WORK REQUEST:
Where an entry contains a picture, omit the picture and repeat the rest exactly.
━━━ EXERCISE MATERIAL
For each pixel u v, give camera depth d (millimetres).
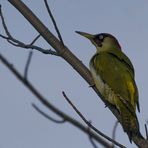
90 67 13688
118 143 7719
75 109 7719
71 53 11430
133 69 13820
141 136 9375
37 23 11461
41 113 5074
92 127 7852
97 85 12875
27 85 4203
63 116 4367
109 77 13039
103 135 7785
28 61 4473
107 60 13625
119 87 12719
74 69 11594
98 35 15008
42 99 4254
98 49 14891
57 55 11336
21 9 11594
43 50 11234
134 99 12648
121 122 11656
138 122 11805
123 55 14023
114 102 12547
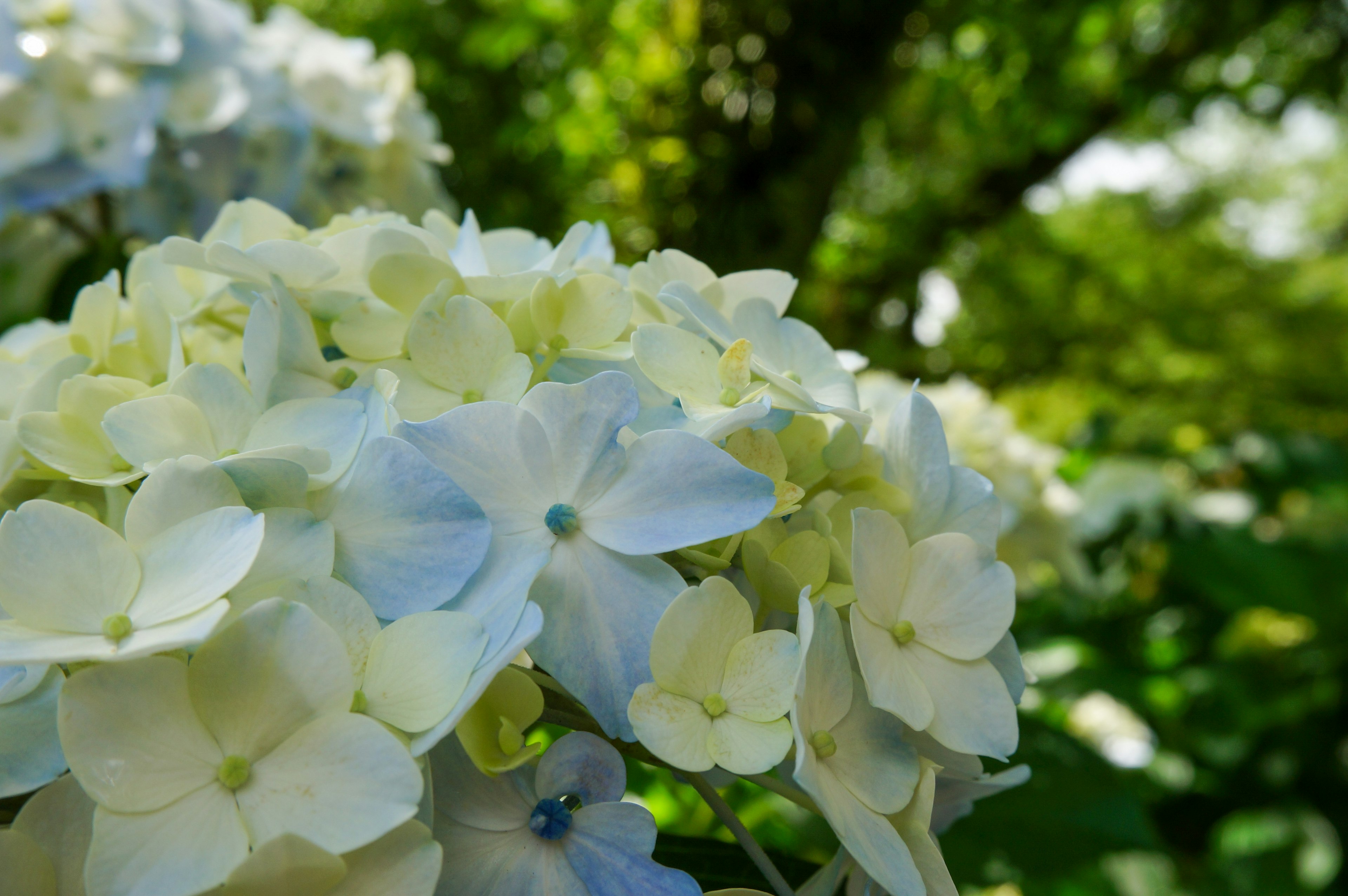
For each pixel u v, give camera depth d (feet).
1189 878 3.09
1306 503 4.17
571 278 0.85
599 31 3.12
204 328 0.95
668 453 0.78
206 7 1.63
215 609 0.70
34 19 1.51
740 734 0.74
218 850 0.69
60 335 0.94
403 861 0.70
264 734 0.71
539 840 0.74
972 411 2.01
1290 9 5.52
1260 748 3.39
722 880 0.90
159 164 1.62
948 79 4.71
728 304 0.93
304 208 1.74
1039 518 2.01
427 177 1.93
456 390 0.83
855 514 0.80
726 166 3.16
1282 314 12.21
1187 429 6.02
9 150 1.46
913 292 5.72
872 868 0.73
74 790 0.72
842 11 3.09
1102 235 11.98
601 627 0.76
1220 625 3.74
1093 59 5.26
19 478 0.84
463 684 0.71
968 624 0.83
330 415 0.80
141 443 0.79
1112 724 3.08
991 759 1.12
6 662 0.68
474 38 3.12
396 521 0.76
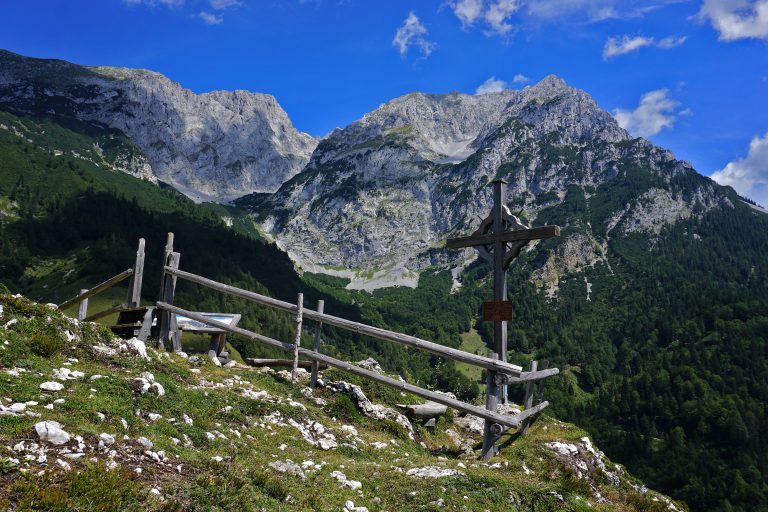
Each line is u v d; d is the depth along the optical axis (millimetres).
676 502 15602
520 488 10844
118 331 18891
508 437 16078
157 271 161875
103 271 189375
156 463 8227
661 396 178500
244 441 11094
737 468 139125
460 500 9930
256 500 8070
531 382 16781
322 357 16531
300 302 17031
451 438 17688
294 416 13820
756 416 165500
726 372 198500
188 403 11773
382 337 15195
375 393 18688
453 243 18562
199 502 7422
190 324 19266
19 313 12547
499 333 16594
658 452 151375
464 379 145875
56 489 6414
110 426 8836
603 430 169375
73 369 11133
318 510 8562
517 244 16766
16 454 6984
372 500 9828
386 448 13984
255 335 17484
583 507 10672
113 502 6629
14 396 8609
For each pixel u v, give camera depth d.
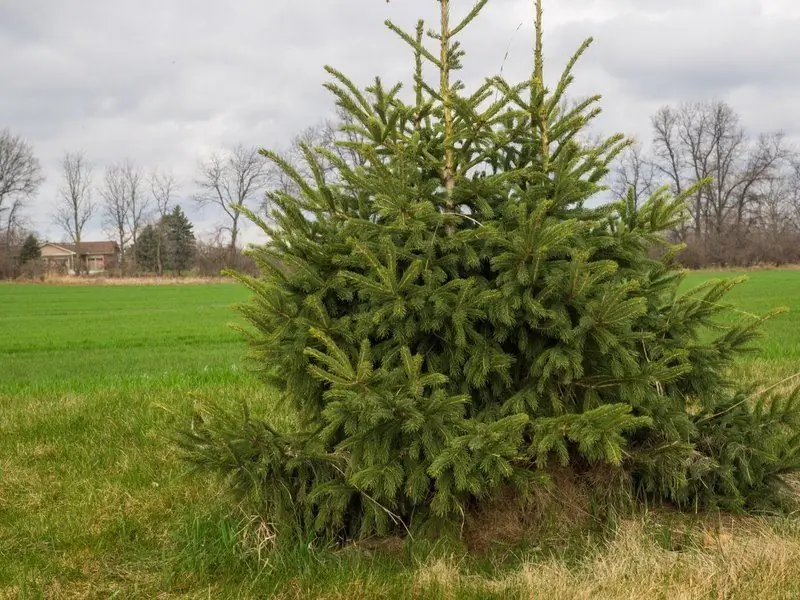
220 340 19.45
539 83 4.40
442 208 4.47
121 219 89.81
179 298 45.50
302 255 4.25
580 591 3.44
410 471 3.94
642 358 4.34
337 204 4.52
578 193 4.22
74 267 100.75
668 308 4.69
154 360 14.64
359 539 4.29
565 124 4.35
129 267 85.75
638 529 4.12
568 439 4.23
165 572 3.97
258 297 4.17
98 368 13.48
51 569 4.15
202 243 84.88
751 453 4.48
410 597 3.57
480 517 4.29
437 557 3.94
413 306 3.95
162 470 5.80
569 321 3.94
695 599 3.35
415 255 4.21
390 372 3.93
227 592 3.78
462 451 3.69
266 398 8.12
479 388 4.25
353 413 3.80
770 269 66.50
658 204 4.39
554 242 3.78
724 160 75.25
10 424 7.25
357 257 4.05
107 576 4.07
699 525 4.33
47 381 11.36
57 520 4.84
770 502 4.57
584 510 4.38
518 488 4.10
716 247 69.81
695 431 4.37
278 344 4.14
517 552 4.04
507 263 3.95
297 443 4.25
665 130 76.38
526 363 4.30
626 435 4.43
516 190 4.45
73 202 88.00
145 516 4.89
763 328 16.03
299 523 4.31
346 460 4.20
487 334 4.22
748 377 8.70
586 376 4.22
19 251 84.12
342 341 4.18
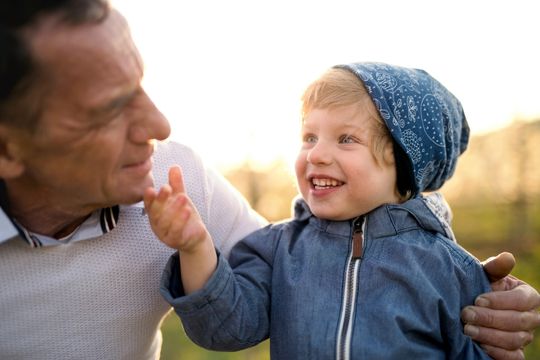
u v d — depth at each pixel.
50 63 1.20
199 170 1.72
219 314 1.51
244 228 1.85
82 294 1.53
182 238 1.42
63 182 1.33
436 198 1.79
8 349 1.51
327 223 1.69
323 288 1.59
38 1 1.18
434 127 1.71
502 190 15.41
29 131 1.25
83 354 1.58
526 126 15.11
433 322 1.54
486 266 1.68
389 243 1.62
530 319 1.60
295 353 1.55
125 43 1.28
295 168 1.71
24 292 1.47
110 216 1.50
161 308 1.67
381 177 1.64
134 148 1.35
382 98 1.63
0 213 1.37
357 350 1.49
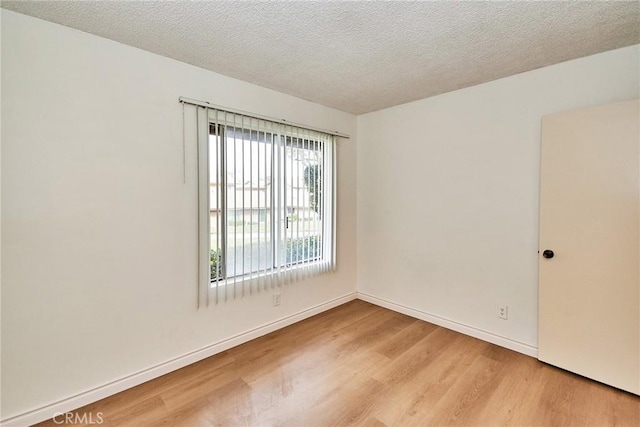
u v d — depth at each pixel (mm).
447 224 2850
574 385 1982
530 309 2363
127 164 1952
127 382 1973
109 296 1906
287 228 2877
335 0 1489
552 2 1508
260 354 2400
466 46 1950
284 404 1820
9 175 1579
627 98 1948
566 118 2080
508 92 2426
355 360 2312
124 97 1929
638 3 1506
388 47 1966
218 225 2371
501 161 2480
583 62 2088
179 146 2176
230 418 1703
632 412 1729
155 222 2082
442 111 2844
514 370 2164
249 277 2578
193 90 2227
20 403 1629
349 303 3574
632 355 1859
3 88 1556
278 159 2766
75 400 1783
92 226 1834
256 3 1516
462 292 2766
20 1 1482
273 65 2225
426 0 1488
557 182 2127
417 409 1776
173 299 2178
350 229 3613
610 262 1927
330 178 3285
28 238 1638
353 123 3578
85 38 1779
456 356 2363
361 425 1653
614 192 1904
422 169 3021
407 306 3217
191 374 2133
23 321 1634
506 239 2475
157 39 1864
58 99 1704
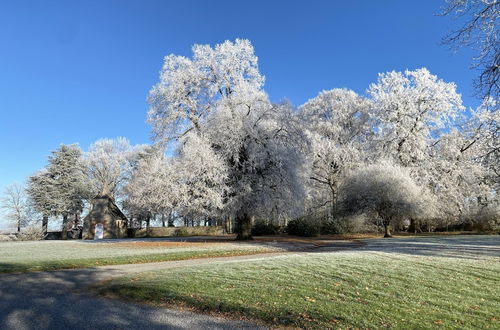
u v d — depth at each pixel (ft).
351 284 28.04
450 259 39.32
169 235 151.12
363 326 19.27
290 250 65.00
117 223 151.84
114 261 47.39
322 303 23.22
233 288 27.32
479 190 116.57
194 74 85.35
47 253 56.85
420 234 114.83
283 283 28.63
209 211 76.18
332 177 128.26
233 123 76.18
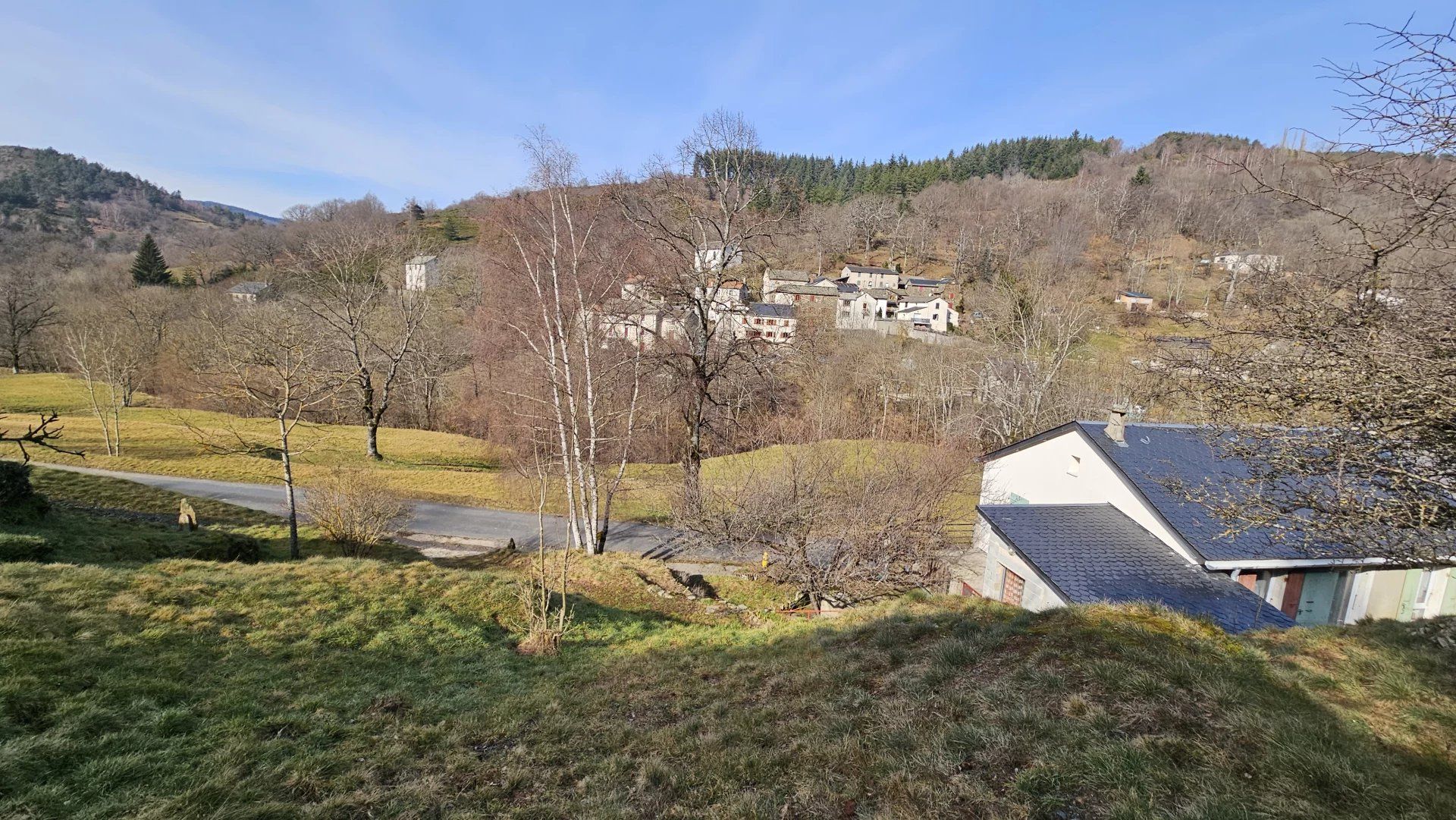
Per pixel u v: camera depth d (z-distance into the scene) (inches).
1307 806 161.2
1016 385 1389.0
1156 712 216.4
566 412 824.3
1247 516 274.8
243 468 1108.5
━━━━━━
YOUR SOLUTION:
For each pixel u v, give camera depth d (millimetres).
90 67 13688
118 143 7719
75 109 7719
71 53 11430
133 69 13820
141 136 9375
37 23 11461
41 113 5074
92 127 7852
97 85 12875
27 85 4203
63 116 4367
109 77 13039
103 135 7785
28 61 4473
107 60 13625
119 87 12719
74 69 11594
98 35 15008
42 99 4254
98 49 14891
57 55 11336
21 9 11594
43 50 11234
134 99 12648
121 122 11656
138 122 11805
123 55 14023
114 102 12547
For each pixel u v, give camera depth d (feet).
1189 878 3.09
1306 503 4.17
571 278 0.85
599 31 3.12
204 328 0.95
668 453 0.78
206 7 1.63
215 609 0.70
34 19 1.51
740 734 0.74
218 850 0.69
60 335 0.94
403 861 0.70
264 734 0.71
539 840 0.74
972 411 2.01
1290 9 5.52
1260 748 3.39
722 880 0.90
159 164 1.62
948 79 4.71
728 304 0.93
304 208 1.74
1039 518 2.01
427 177 1.93
456 390 0.83
855 514 0.80
726 166 3.16
1282 314 12.21
1187 429 6.02
9 150 1.46
913 292 5.72
872 868 0.73
74 790 0.72
842 11 3.09
1102 235 11.98
601 627 0.76
1220 625 3.74
1093 59 5.26
19 478 0.84
463 684 0.71
968 624 0.83
330 415 0.80
141 443 0.79
1112 724 3.08
991 759 1.12
6 662 0.68
474 38 3.12
396 521 0.76
Each line is u v d; d is the depth along the optical axis (millimetres).
676 502 15602
520 488 10844
118 331 18891
508 437 16078
157 271 161875
103 271 189375
156 463 8227
661 396 178500
244 441 11094
737 468 139125
460 500 9930
256 500 8070
531 382 16781
322 357 16531
300 302 17031
451 438 17688
294 416 13820
756 416 165500
726 372 198500
188 403 11773
382 337 15195
375 393 18688
453 243 18562
199 502 7422
190 324 19266
19 313 12547
499 333 16594
658 452 151375
464 379 145875
56 489 6414
110 426 8836
603 430 169375
73 369 11133
318 510 8562
517 244 16766
16 454 6984
372 500 9828
386 448 13984
255 335 17484
583 507 10672
113 502 6629
14 396 8609
For each pixel u v, give camera depth d.
220 340 19.45
539 83 4.40
442 208 4.47
121 219 89.81
179 298 45.50
302 255 4.25
580 591 3.44
410 471 3.94
642 358 4.34
337 204 4.52
578 193 4.22
74 267 100.75
668 308 4.69
154 360 14.64
359 539 4.29
565 124 4.35
129 267 85.75
638 529 4.12
568 439 4.23
165 572 3.97
258 297 4.17
98 368 13.48
51 569 4.15
202 243 84.88
751 453 4.48
410 597 3.57
480 517 4.29
437 557 3.94
413 306 3.95
162 470 5.80
569 321 3.94
695 599 3.35
415 255 4.21
390 372 3.93
227 592 3.78
462 451 3.69
266 398 8.12
479 388 4.25
353 413 3.80
770 269 66.50
658 204 4.39
554 242 3.78
724 160 75.25
10 424 7.25
357 257 4.05
107 576 4.07
699 525 4.33
47 381 11.36
57 520 4.84
770 502 4.57
584 510 4.38
518 488 4.10
716 247 69.81
695 431 4.37
278 344 4.14
517 552 4.04
507 263 3.95
297 443 4.25
665 130 76.38
526 363 4.30
626 435 4.43
516 190 4.45
73 202 88.00
145 516 4.89
763 328 16.03
299 523 4.31
346 460 4.20
487 334 4.22
748 377 8.70
586 376 4.22
19 251 84.12
342 341 4.18
u v d — depth at each pixel.
50 63 1.20
199 170 1.72
219 314 1.51
244 228 1.85
82 294 1.53
182 238 1.42
63 182 1.33
436 198 1.79
8 349 1.51
327 223 1.69
323 288 1.59
38 1 1.18
434 127 1.71
502 190 15.41
29 131 1.25
83 354 1.58
526 126 15.11
433 322 1.54
486 266 1.68
389 243 1.62
530 319 1.60
295 353 1.55
125 43 1.28
295 168 1.71
24 292 1.47
110 216 1.50
161 308 1.67
381 177 1.64
134 148 1.35
382 98 1.63
0 213 1.37
357 350 1.49
u v d — depth at each pixel (mm).
447 224 2850
574 385 1982
530 309 2363
127 164 1952
127 382 1973
109 296 1906
287 228 2877
335 0 1489
552 2 1508
260 354 2400
466 46 1950
284 404 1820
9 175 1579
627 98 1948
566 118 2080
508 92 2426
355 360 2312
124 97 1929
638 3 1506
388 47 1966
218 225 2371
501 161 2480
583 62 2088
179 146 2176
230 418 1703
632 412 1729
155 222 2082
442 111 2844
514 370 2164
249 277 2578
193 90 2227
20 403 1629
349 303 3574
632 355 1859
3 88 1556
278 159 2766
75 400 1783
92 226 1834
256 3 1516
462 292 2766
20 1 1482
273 65 2225
426 0 1488
557 182 2127
417 409 1776
173 299 2178
350 229 3613
610 262 1927
330 178 3285
28 238 1638
353 123 3578
85 38 1779
456 356 2363
361 425 1653
614 192 1904
422 169 3021
407 306 3217
191 374 2133
23 321 1634
506 239 2475
157 39 1864
58 99 1704
u v d — depth at each pixel (ft).
351 284 28.04
450 259 39.32
169 235 151.12
363 326 19.27
290 250 65.00
117 223 151.84
114 261 47.39
322 303 23.22
233 288 27.32
479 190 116.57
194 74 85.35
47 253 56.85
420 234 114.83
283 283 28.63
209 211 76.18
332 177 128.26
233 123 76.18
Per pixel u v: camera depth d (z-distance into the scene) (inches).
1307 806 161.2
1016 385 1389.0
1156 712 216.4
566 412 824.3
1247 516 274.8
243 468 1108.5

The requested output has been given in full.